Aim of the exercise: For every line below, output the text exactly and leave out images.
** Data below follows **
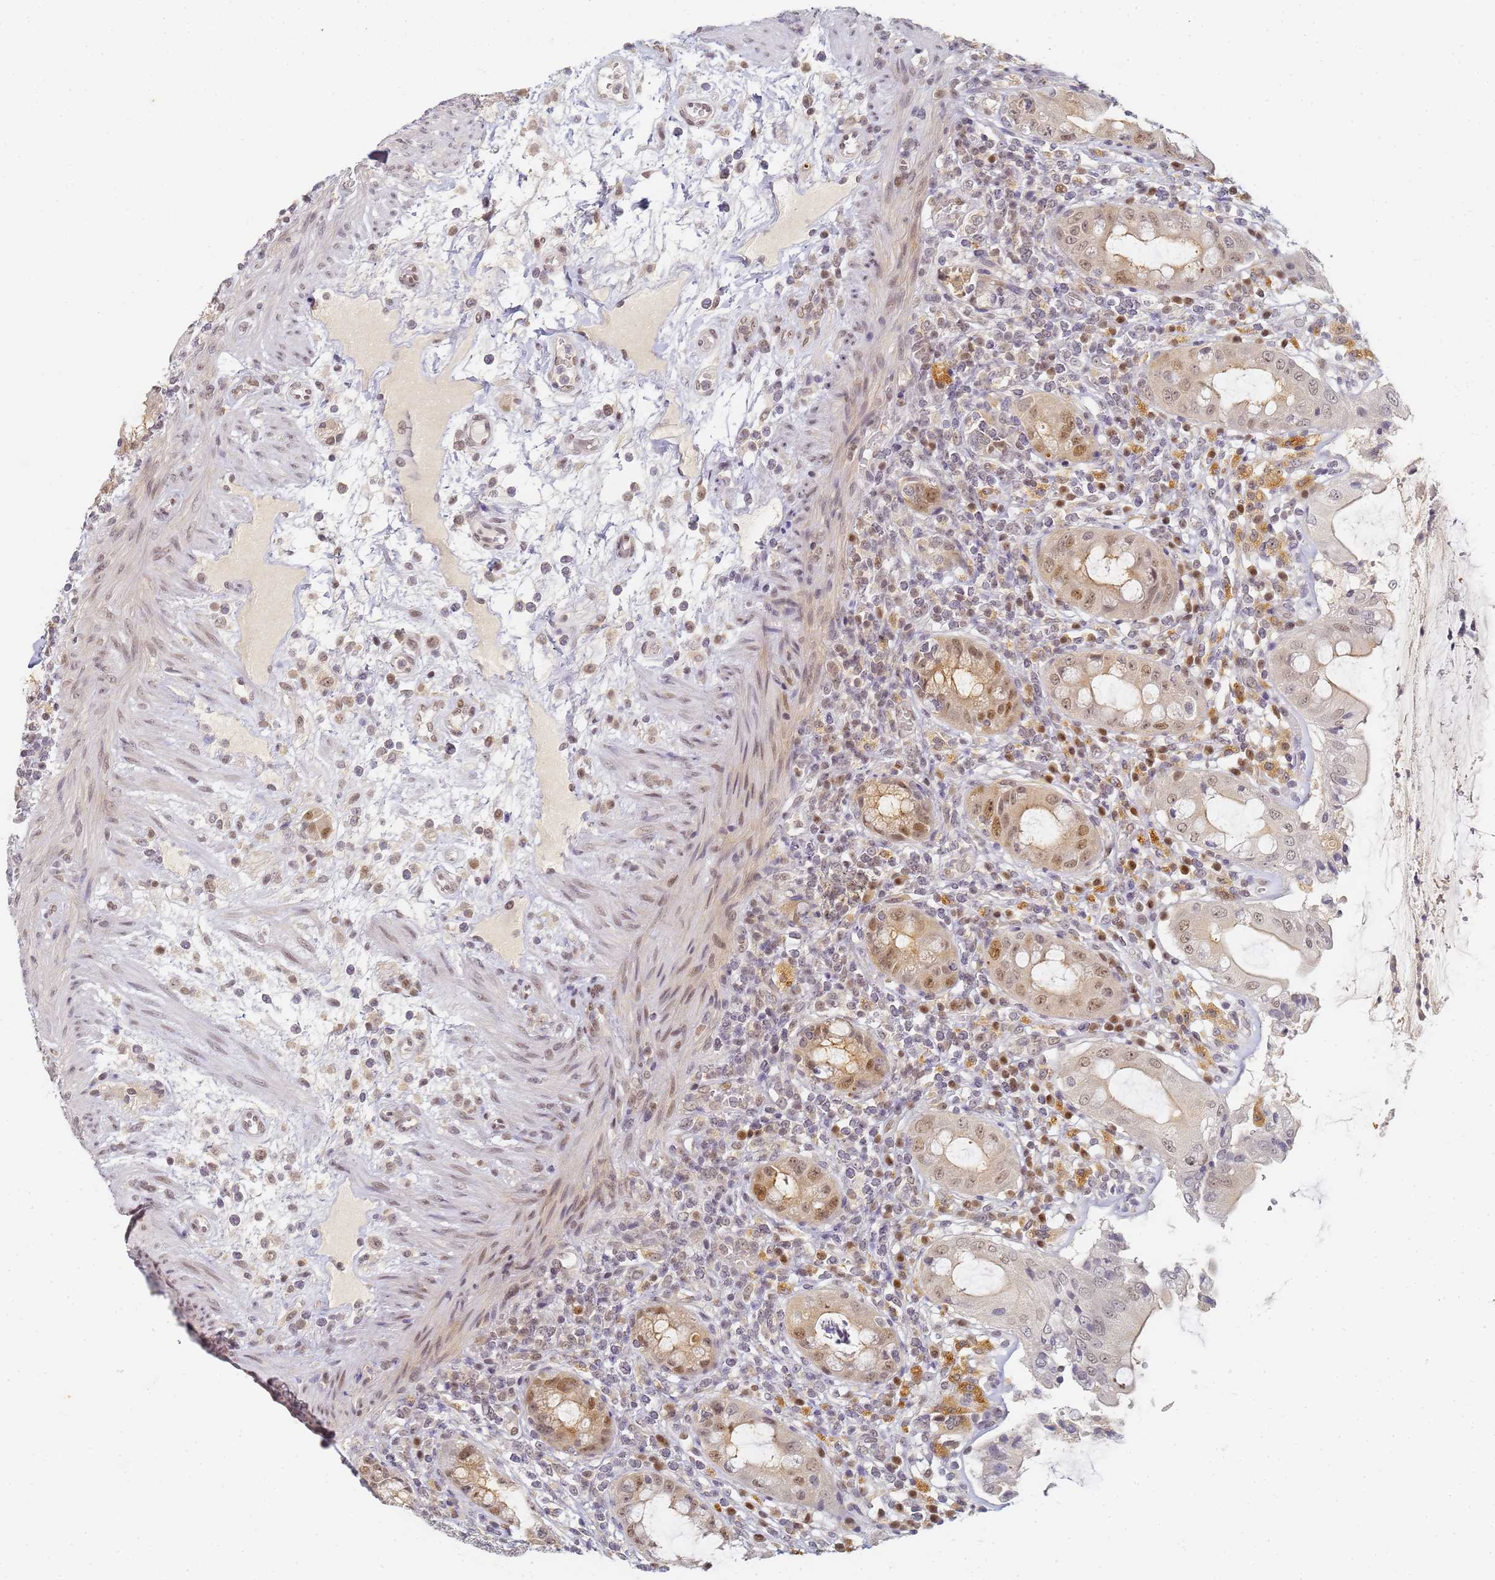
{"staining": {"intensity": "moderate", "quantity": ">75%", "location": "nuclear"}, "tissue": "rectum", "cell_type": "Glandular cells", "image_type": "normal", "snomed": [{"axis": "morphology", "description": "Normal tissue, NOS"}, {"axis": "topography", "description": "Rectum"}], "caption": "Benign rectum displays moderate nuclear positivity in approximately >75% of glandular cells, visualized by immunohistochemistry.", "gene": "HMCES", "patient": {"sex": "female", "age": 57}}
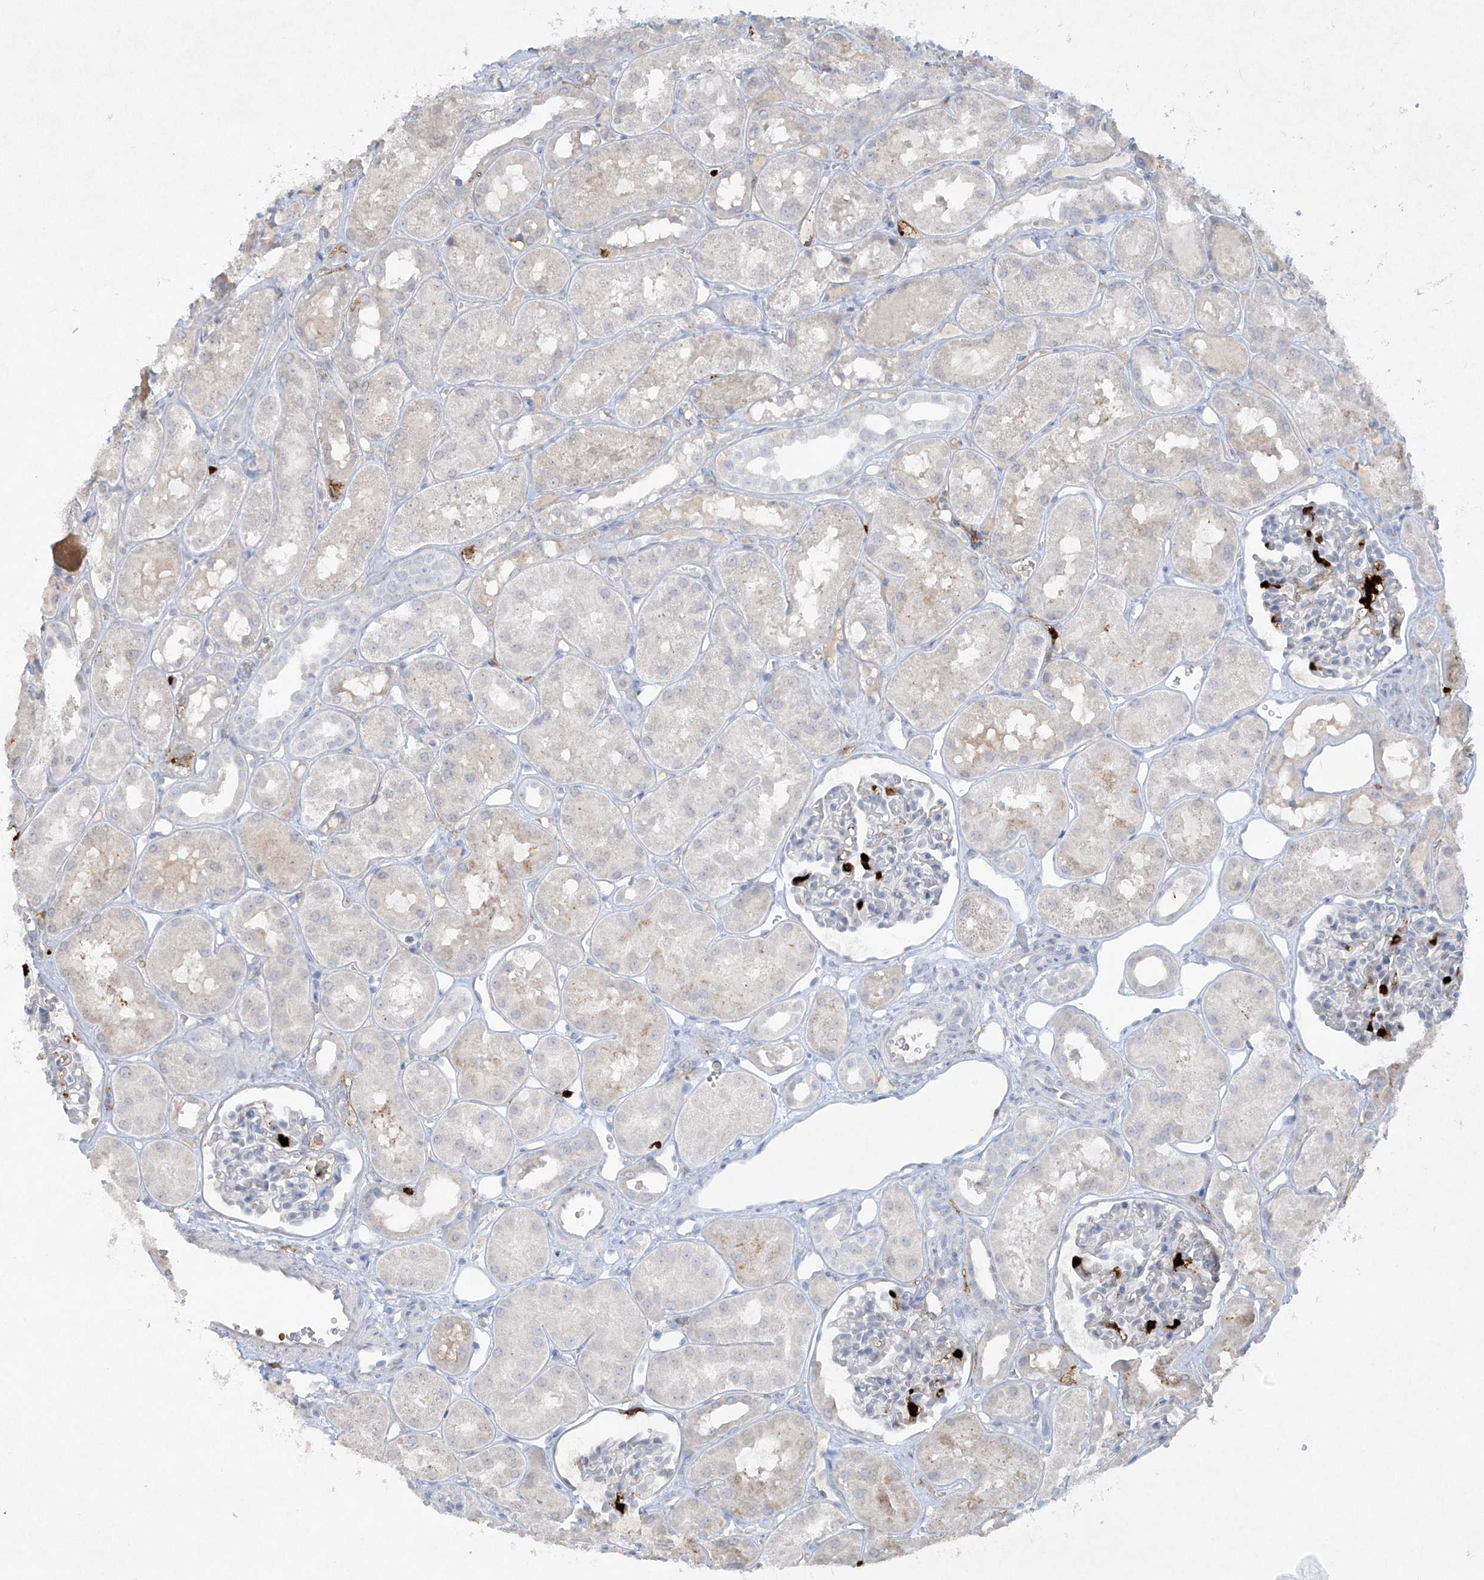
{"staining": {"intensity": "negative", "quantity": "none", "location": "none"}, "tissue": "kidney", "cell_type": "Cells in glomeruli", "image_type": "normal", "snomed": [{"axis": "morphology", "description": "Normal tissue, NOS"}, {"axis": "topography", "description": "Kidney"}], "caption": "The IHC histopathology image has no significant positivity in cells in glomeruli of kidney.", "gene": "FCGR3A", "patient": {"sex": "male", "age": 16}}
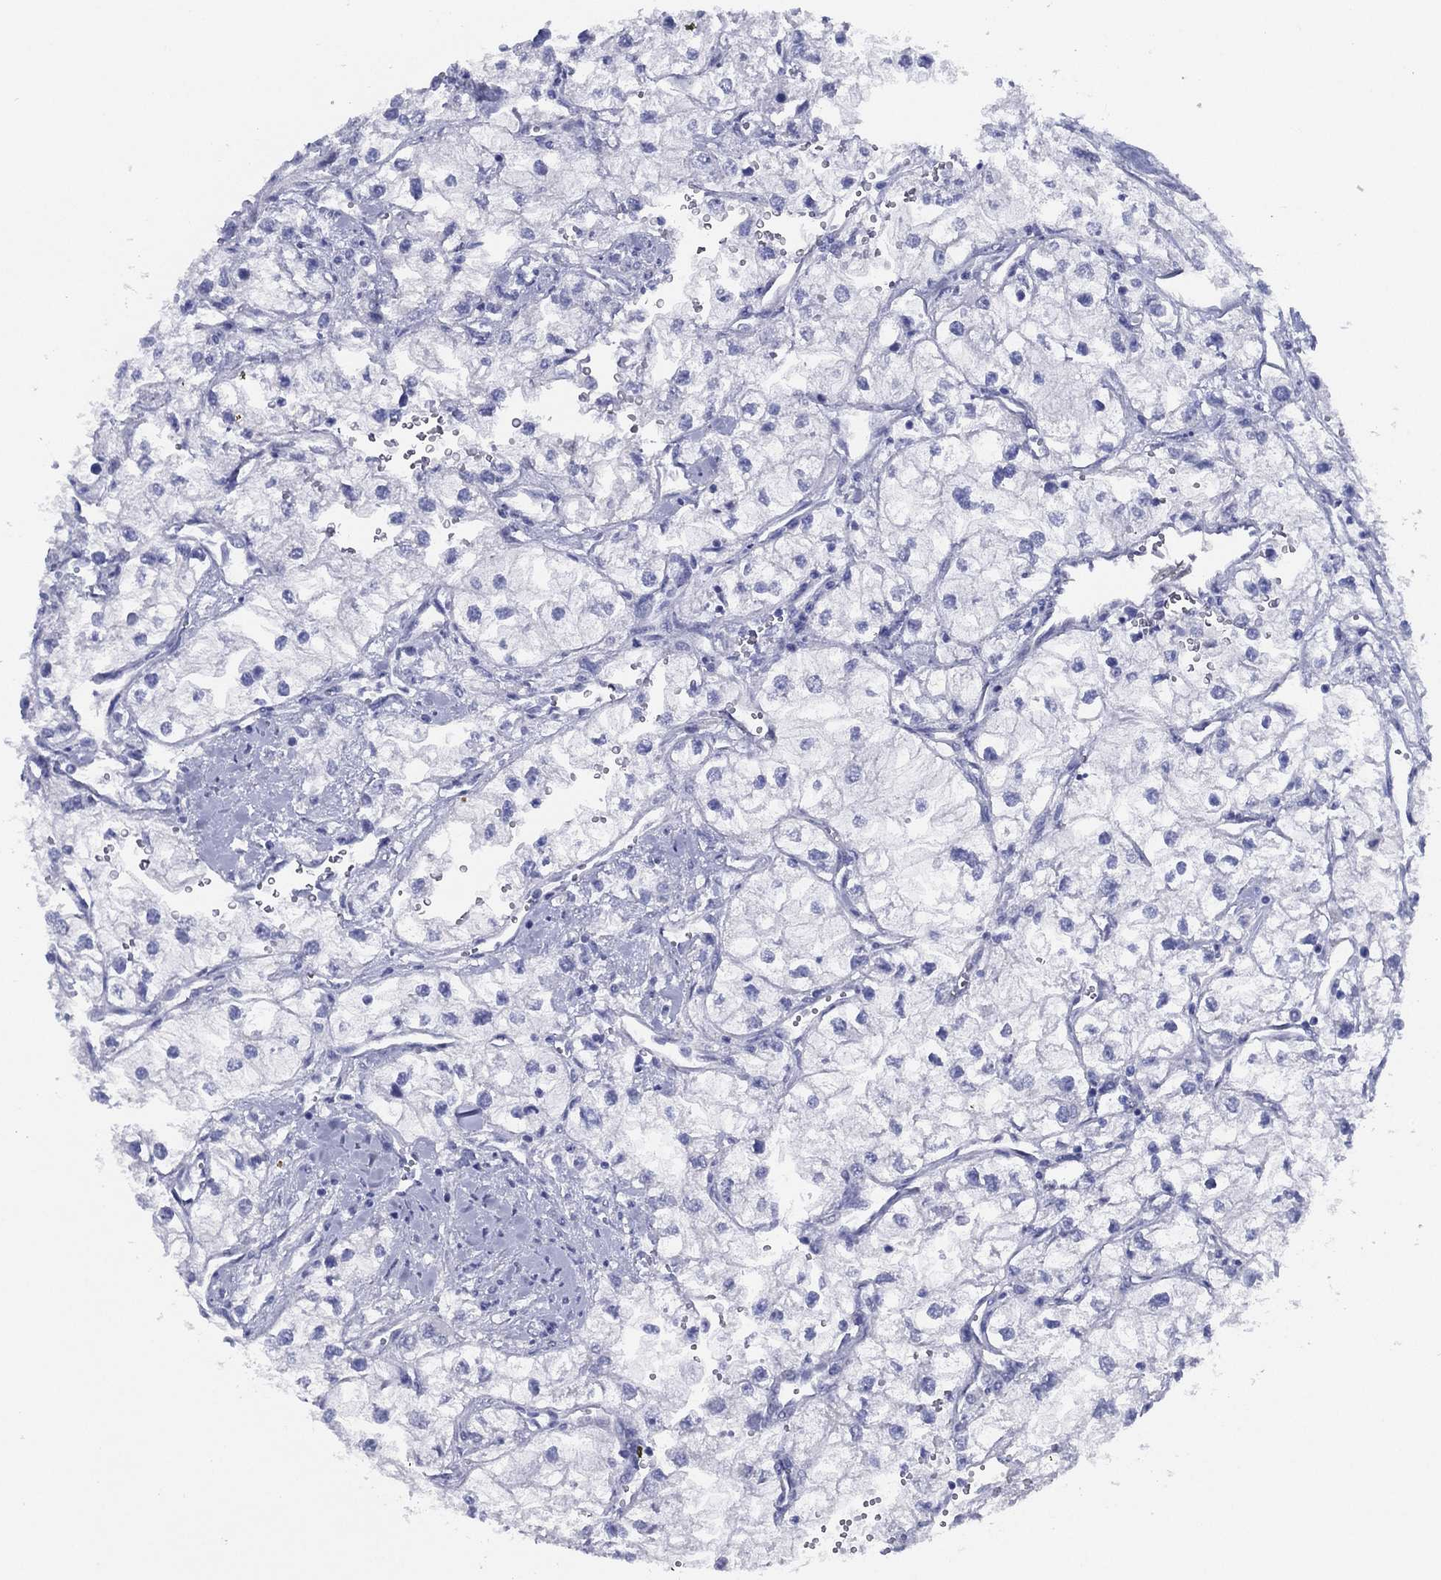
{"staining": {"intensity": "negative", "quantity": "none", "location": "none"}, "tissue": "renal cancer", "cell_type": "Tumor cells", "image_type": "cancer", "snomed": [{"axis": "morphology", "description": "Adenocarcinoma, NOS"}, {"axis": "topography", "description": "Kidney"}], "caption": "The histopathology image exhibits no staining of tumor cells in renal cancer.", "gene": "MAS1", "patient": {"sex": "male", "age": 59}}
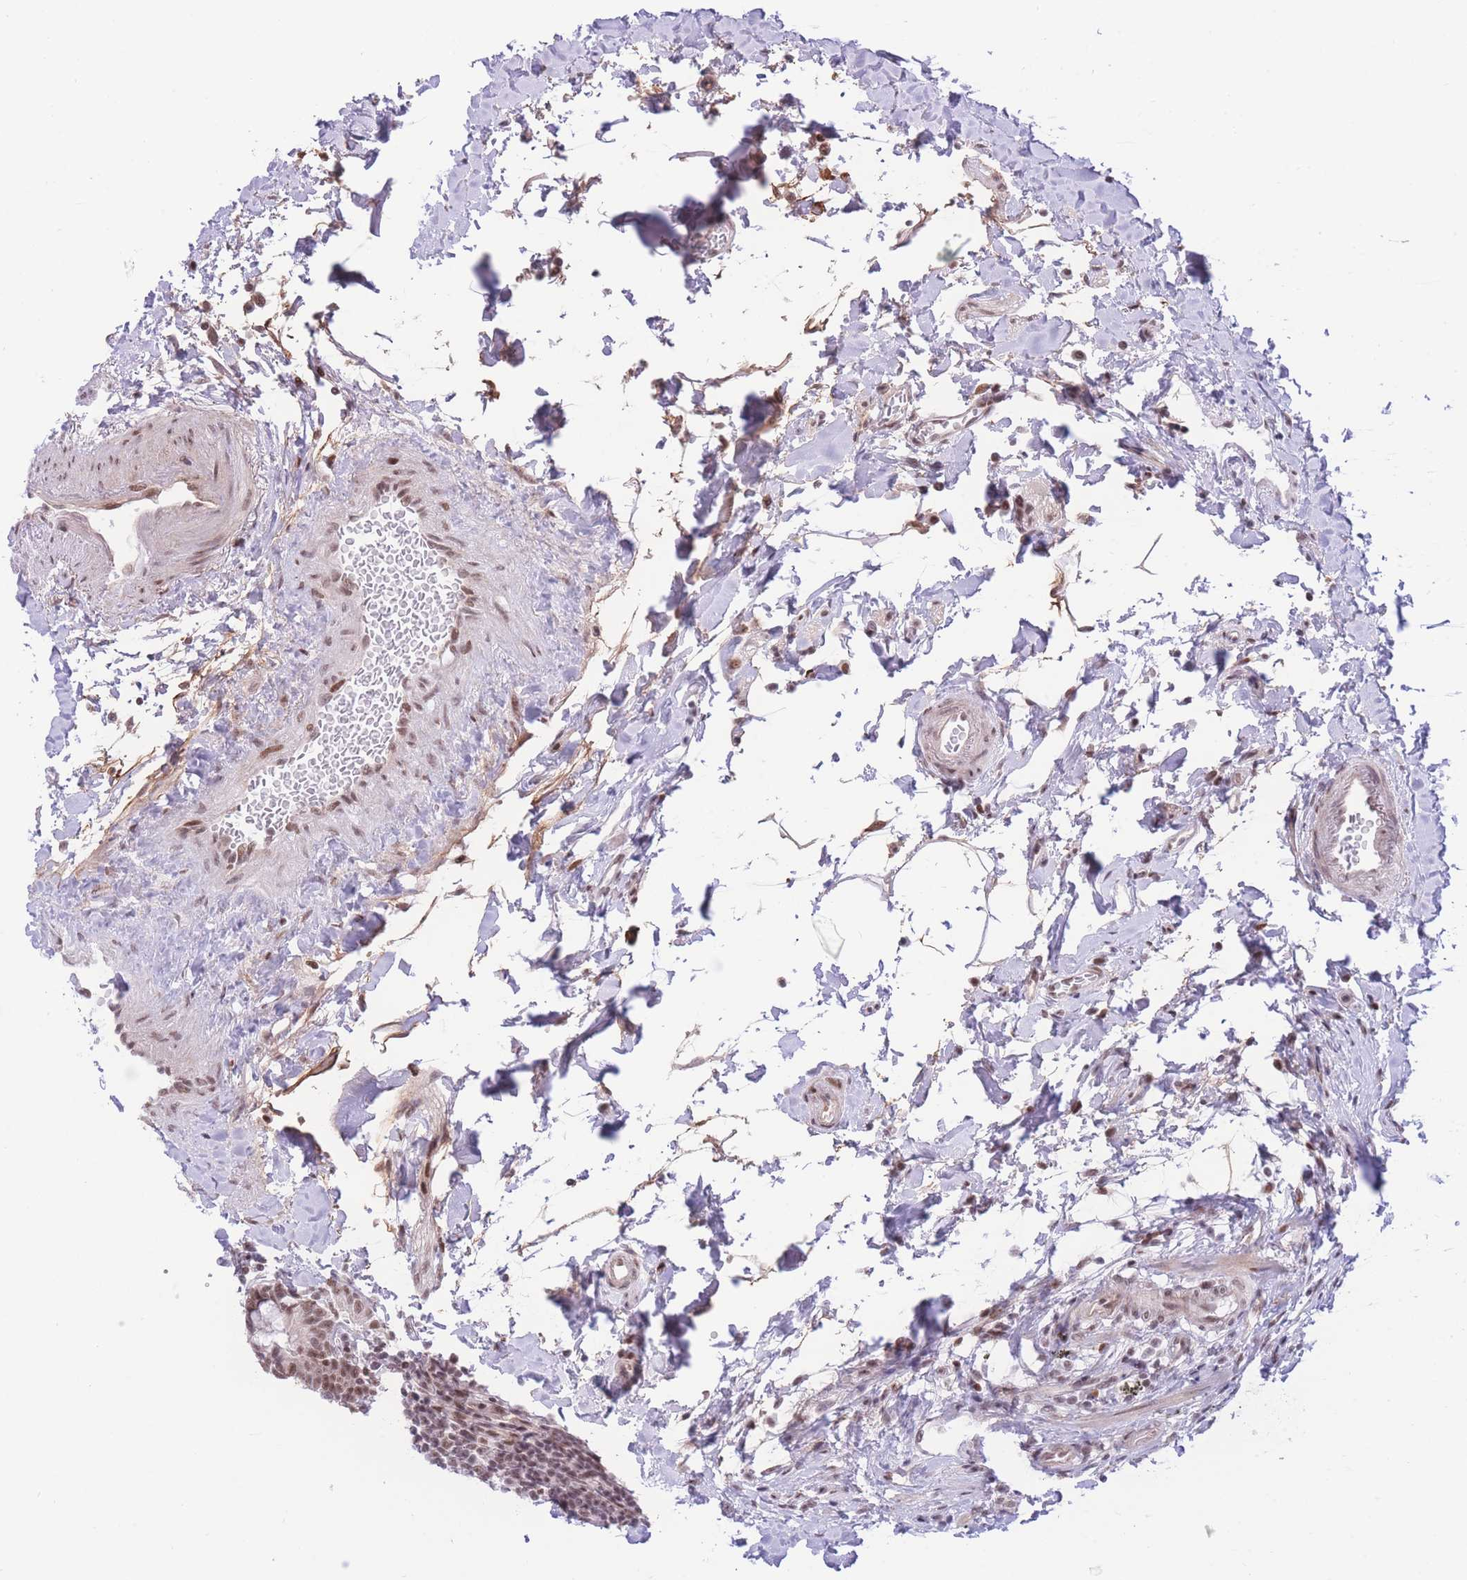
{"staining": {"intensity": "moderate", "quantity": ">75%", "location": "nuclear"}, "tissue": "small intestine", "cell_type": "Glandular cells", "image_type": "normal", "snomed": [{"axis": "morphology", "description": "Normal tissue, NOS"}, {"axis": "topography", "description": "Small intestine"}], "caption": "Glandular cells demonstrate medium levels of moderate nuclear staining in about >75% of cells in unremarkable human small intestine.", "gene": "PCIF1", "patient": {"sex": "female", "age": 84}}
** End of Data below **
Reply to the exercise:
{"staining": {"intensity": "moderate", "quantity": ">75%", "location": "nuclear"}, "tissue": "rectum", "cell_type": "Glandular cells", "image_type": "normal", "snomed": [{"axis": "morphology", "description": "Normal tissue, NOS"}, {"axis": "topography", "description": "Rectum"}], "caption": "Benign rectum displays moderate nuclear positivity in approximately >75% of glandular cells, visualized by immunohistochemistry.", "gene": "HMCES", "patient": {"sex": "female", "age": 57}}
{"staining": {"intensity": "negative", "quantity": "none", "location": "none"}, "tissue": "kidney", "cell_type": "Cells in glomeruli", "image_type": "normal", "snomed": [{"axis": "morphology", "description": "Normal tissue, NOS"}, {"axis": "topography", "description": "Kidney"}], "caption": "The IHC histopathology image has no significant positivity in cells in glomeruli of kidney.", "gene": "FCGR3A", "patient": {"sex": "male", "age": 16}}
{"staining": {"intensity": "negative", "quantity": "none", "location": "none"}, "tissue": "renal cancer", "cell_type": "Tumor cells", "image_type": "cancer", "snomed": [{"axis": "morphology", "description": "Adenocarcinoma, NOS"}, {"axis": "topography", "description": "Kidney"}], "caption": "The histopathology image exhibits no staining of tumor cells in renal cancer.", "gene": "MAS1", "patient": {"sex": "male", "age": 59}}
{"staining": {"intensity": "moderate", "quantity": ">75%", "location": "nuclear"}, "tissue": "small intestine", "cell_type": "Glandular cells", "image_type": "normal", "snomed": [{"axis": "morphology", "description": "Normal tissue, NOS"}, {"axis": "topography", "description": "Small intestine"}], "caption": "Glandular cells demonstrate medium levels of moderate nuclear staining in about >75% of cells in unremarkable human small intestine.", "gene": "PCIF1", "patient": {"sex": "female", "age": 84}}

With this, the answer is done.